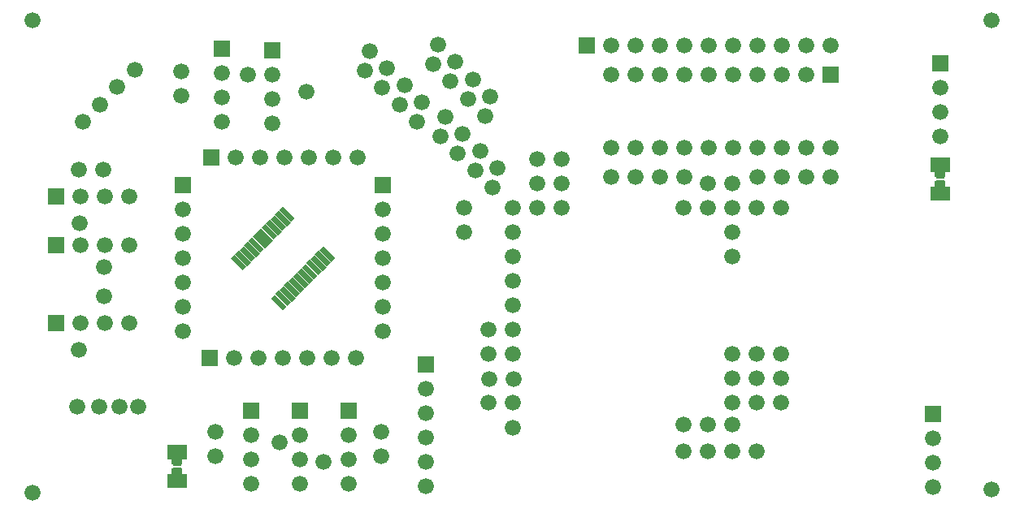
<source format=gts>
G04 start of page 6 for group -4063 idx -4063 *
G04 Title: (unknown), componentmask *
G04 Creator: pcb 20100929 *
G04 CreationDate: Mon Apr 28 19:31:08 2014 UTC *
G04 For: xpi *
G04 Format: Gerber/RS-274X *
G04 PCB-Dimensions: 400000 200000 *
G04 PCB-Coordinate-Origin: lower left *
%MOIN*%
%FSLAX25Y25*%
%LNFRONTMASK*%
%ADD11C,0.0200*%
%ADD28C,0.0660*%
%ADD29R,0.0257X0.0257*%
%ADD30R,0.0355X0.0355*%
%ADD31R,0.0572X0.0572*%
G54D28*X112500Y7000D03*
X132500D03*
X372000Y5500D03*
X164000Y6000D03*
G54D11*G36*
X368700Y38800D02*Y32200D01*
X375300D01*
Y38800D01*
X368700D01*
G37*
G54D28*X372000Y25500D03*
Y15500D03*
X164000Y16000D03*
G54D11*G36*
X371700Y182800D02*Y176200D01*
X378300D01*
Y182800D01*
X371700D01*
G37*
G54D28*X375000Y169500D03*
Y159500D03*
Y149500D03*
G54D11*G36*
X326700Y178300D02*Y171700D01*
X333300D01*
Y178300D01*
X326700D01*
G37*
G54D28*X320000Y175000D03*
X310000D03*
Y145000D03*
X320000D03*
X330000D03*
X300000Y175000D03*
X290000D03*
X280000D03*
X270000Y145000D03*
X280000D03*
X290000D03*
X300000D03*
X280000Y187000D03*
X290000D03*
X300000D03*
X310000D03*
X320000D03*
X330000D03*
X270000Y175000D03*
X260000D03*
Y187000D03*
X270000D03*
X240000Y175000D03*
Y145000D03*
X250000D03*
X260000D03*
X250000Y175000D03*
G54D11*G36*
X226700Y190300D02*Y183700D01*
X233300D01*
Y190300D01*
X226700D01*
G37*
G54D28*X240000Y187000D03*
X250000D03*
G54D11*G36*
X9200Y108300D02*Y101700D01*
X15800D01*
Y108300D01*
X9200D01*
G37*
G36*
Y128300D02*Y121700D01*
X15800D01*
Y128300D01*
X9200D01*
G37*
G54D28*X22500Y105000D03*
Y125000D03*
X32500Y105000D03*
Y125000D03*
X42500Y105000D03*
Y125000D03*
G54D11*G36*
X9200Y76300D02*Y69700D01*
X15800D01*
Y76300D01*
X9200D01*
G37*
G54D28*X22500Y73000D03*
X32500D03*
X42500D03*
X101000Y165000D03*
Y155000D03*
G54D11*G36*
X77200Y188800D02*Y182200D01*
X83800D01*
Y188800D01*
X77200D01*
G37*
G54D28*X80500Y175500D03*
G54D11*G36*
X97700Y188300D02*Y181700D01*
X104300D01*
Y188300D01*
X97700D01*
G37*
G54D28*X101000Y175000D03*
X80500Y165500D03*
Y155500D03*
G54D11*G36*
X72700Y144300D02*Y137700D01*
X79300D01*
Y144300D01*
X72700D01*
G37*
G54D28*X86000Y141000D03*
X96000D03*
X106000D03*
X116000D03*
X126000D03*
X136000D03*
G54D11*G36*
X143200Y132800D02*Y126200D01*
X149800D01*
Y132800D01*
X143200D01*
G37*
G54D28*X146500Y119500D03*
Y109500D03*
Y99500D03*
G54D11*G36*
X61200Y132800D02*Y126200D01*
X67800D01*
Y132800D01*
X61200D01*
G37*
G54D28*X64500Y119500D03*
Y109500D03*
Y99500D03*
Y89500D03*
Y79500D03*
Y69500D03*
G54D11*G36*
X72200Y61800D02*Y55200D01*
X78800D01*
Y61800D01*
X72200D01*
G37*
G54D28*X85500Y58500D03*
X95500D03*
G54D11*G36*
X89200Y40300D02*Y33700D01*
X95800D01*
Y40300D01*
X89200D01*
G37*
G54D28*X92500Y27000D03*
Y17000D03*
Y7000D03*
X146500Y89500D03*
Y79500D03*
G54D11*G36*
X160700Y59300D02*Y52700D01*
X167300D01*
Y59300D01*
X160700D01*
G37*
G54D28*X164000Y46000D03*
X146500Y69500D03*
X125500Y58500D03*
X135500D03*
G54D11*G36*
X129200Y40300D02*Y33700D01*
X135800D01*
Y40300D01*
X129200D01*
G37*
G54D28*X132500Y27000D03*
X105500Y58500D03*
X115500D03*
G54D11*G36*
X109200Y40300D02*Y33700D01*
X115800D01*
Y40300D01*
X109200D01*
G37*
G54D28*X112500Y27000D03*
Y17000D03*
X132500D03*
X164000Y36000D03*
Y26000D03*
X396254Y197196D03*
Y4696D03*
X2754Y3196D03*
Y197196D03*
X21938Y135931D03*
X23414Y155636D03*
X31938Y135931D03*
X30485Y162707D03*
X22000Y114000D03*
X32000Y96000D03*
Y84000D03*
X21938Y61931D03*
X21151Y38627D03*
X30222Y38556D03*
X104000Y24000D03*
X122000Y16000D03*
X145931Y28062D03*
Y18062D03*
X77931Y28062D03*
Y18062D03*
X46000Y38500D03*
X141151Y184627D03*
X289931Y110062D03*
Y100062D03*
Y120062D03*
Y130062D03*
X279931D03*
Y120062D03*
X269931D03*
X299931D03*
X309931D03*
X240000Y133000D03*
X270000D03*
X260000D03*
X250000D03*
X330000D03*
X320000D03*
X310000D03*
X300000D03*
X299931Y50062D03*
X289931Y60062D03*
X309931Y50062D03*
Y60062D03*
X299931D03*
X269899Y31061D03*
X269931Y20062D03*
X279899Y31061D03*
X289931Y50062D03*
X299931Y40062D03*
X309931D03*
X289899Y31061D03*
Y40061D03*
X289931Y20062D03*
X299931D03*
X279931D03*
X38500Y38500D03*
X199884Y29948D03*
X199899Y40061D03*
X189899D03*
X199931Y90062D03*
Y80062D03*
Y60062D03*
Y70062D03*
X199965Y50038D03*
X189931Y60062D03*
Y70062D03*
X189965Y50038D03*
X91000Y175000D03*
X63931Y176062D03*
Y166062D03*
X37556Y169778D03*
X44627Y176849D03*
X115000Y168000D03*
X160364Y155414D03*
X153293Y162485D03*
X162364Y163414D03*
X170151Y149627D03*
X179222Y150556D03*
X172151Y157627D03*
X146222Y169556D03*
X139151Y176627D03*
X155293Y170485D03*
X148222Y177556D03*
X188364Y157914D03*
X181293Y164985D03*
X190364Y165914D03*
X183293Y172985D03*
X174222Y172056D03*
X167151Y179127D03*
X176222Y180056D03*
X169151Y187127D03*
X209931Y120062D03*
X199931D03*
Y110062D03*
X219931Y120062D03*
X179931D03*
X199931Y100062D03*
X179931Y110062D03*
X191364Y128414D03*
X184293Y135485D03*
X193364Y136414D03*
X209931Y130062D03*
X219931D03*
X209931Y140062D03*
X219931D03*
X177222Y142556D03*
X186293Y143485D03*
G54D11*G36*
X91136Y106444D02*X96018Y101561D01*
X94393Y99936D01*
X89510Y104818D01*
X91136Y106444D01*
G37*
G36*
X89326Y104634D02*X94209Y99753D01*
X92584Y98127D01*
X87701Y103008D01*
X89326Y104634D01*
G37*
G36*
X87517Y102825D02*X92399Y97942D01*
X90774Y96317D01*
X85891Y101199D01*
X87517Y102825D01*
G37*
G36*
X85707Y101015D02*X90590Y96134D01*
X88965Y94508D01*
X84082Y99389D01*
X85707Y101015D01*
G37*
G54D29*X61607Y12426D02*X62393D01*
X61607Y15574D02*X62393D01*
G54D30*X61508Y16559D02*X62492D01*
G54D31*X60819Y19905D02*X63181D01*
G54D30*X61508Y11441D02*X62492D01*
G54D31*X60819Y8095D02*X63181D01*
G54D11*G36*
X100183Y115491D02*X105065Y110608D01*
X103440Y108983D01*
X98557Y113865D01*
X100183Y115491D01*
G37*
G36*
X98374Y113681D02*X103256Y108798D01*
X101631Y107173D01*
X96748Y112055D01*
X98374Y113681D01*
G37*
G36*
X96564Y111872D02*X101446Y106989D01*
X99821Y105364D01*
X94938Y110246D01*
X96564Y111872D01*
G37*
G36*
X94755Y110063D02*X99637Y105180D01*
X98012Y103555D01*
X93129Y108437D01*
X94755Y110063D01*
G37*
G36*
X105612Y120919D02*X110493Y116036D01*
X108867Y114411D01*
X103986Y119294D01*
X105612Y120919D01*
G37*
G36*
X103802Y119110D02*X108684Y114227D01*
X107059Y112602D01*
X102176Y117484D01*
X103802Y119110D01*
G37*
G36*
X101993Y117300D02*X106874Y112417D01*
X105248Y110792D01*
X100367Y115675D01*
X101993Y117300D01*
G37*
G36*
X92946Y108253D02*X97828Y103370D01*
X96203Y101745D01*
X91320Y106627D01*
X92946Y108253D01*
G37*
G54D29*X374607Y130426D02*X375393D01*
X374607Y133574D02*X375393D01*
G54D30*X374508Y134559D02*X375492D01*
G54D31*X373819Y137905D02*X376181D01*
G54D30*X374508Y129441D02*X375492D01*
G54D31*X373819Y126095D02*X376181D01*
G54D11*G36*
X102133Y84591D02*X107014Y79708D01*
X105388Y78083D01*
X100507Y82966D01*
X102133Y84591D01*
G37*
G36*
X103942Y86400D02*X108824Y81517D01*
X107199Y79892D01*
X102316Y84774D01*
X103942Y86400D01*
G37*
G36*
X105752Y88210D02*X110633Y83327D01*
X109007Y81702D01*
X104126Y86585D01*
X105752Y88210D01*
G37*
G36*
X107561Y90019D02*X112443Y85136D01*
X110818Y83511D01*
X105935Y88393D01*
X107561Y90019D01*
G37*
G36*
X109370Y91829D02*X114252Y86946D01*
X112627Y85321D01*
X107744Y90203D01*
X109370Y91829D01*
G37*
G36*
X111180Y93638D02*X116062Y88755D01*
X114437Y87130D01*
X109554Y92012D01*
X111180Y93638D01*
G37*
G36*
X112989Y95447D02*X117871Y90564D01*
X116246Y88939D01*
X111363Y93821D01*
X112989Y95447D01*
G37*
G36*
X114798Y97257D02*X119680Y92374D01*
X118055Y90749D01*
X113172Y95631D01*
X114798Y97257D01*
G37*
G36*
X116608Y99066D02*X121490Y94183D01*
X119865Y92558D01*
X114982Y97440D01*
X116608Y99066D01*
G37*
G36*
X118416Y100875D02*X123299Y95994D01*
X121674Y94368D01*
X116791Y99249D01*
X118416Y100875D01*
G37*
G36*
X120227Y102685D02*X125109Y97802D01*
X123484Y96177D01*
X118601Y101059D01*
X120227Y102685D01*
G37*
G36*
X122035Y104494D02*X126918Y99613D01*
X125293Y97987D01*
X120410Y102868D01*
X122035Y104494D01*
G37*
M02*

</source>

■ ■ ■ ■

Activity: Lines from the one with "X111180Y93638D02*X116062Y88755D01*" through the end of the data: set these down exactly, including both ends and nothing more.

Solution for this problem:
X111180Y93638D02*X116062Y88755D01*
X114437Y87130D01*
X109554Y92012D01*
X111180Y93638D01*
G37*
G36*
X112989Y95447D02*X117871Y90564D01*
X116246Y88939D01*
X111363Y93821D01*
X112989Y95447D01*
G37*
G36*
X114798Y97257D02*X119680Y92374D01*
X118055Y90749D01*
X113172Y95631D01*
X114798Y97257D01*
G37*
G36*
X116608Y99066D02*X121490Y94183D01*
X119865Y92558D01*
X114982Y97440D01*
X116608Y99066D01*
G37*
G36*
X118416Y100875D02*X123299Y95994D01*
X121674Y94368D01*
X116791Y99249D01*
X118416Y100875D01*
G37*
G36*
X120227Y102685D02*X125109Y97802D01*
X123484Y96177D01*
X118601Y101059D01*
X120227Y102685D01*
G37*
G36*
X122035Y104494D02*X126918Y99613D01*
X125293Y97987D01*
X120410Y102868D01*
X122035Y104494D01*
G37*
M02*

</source>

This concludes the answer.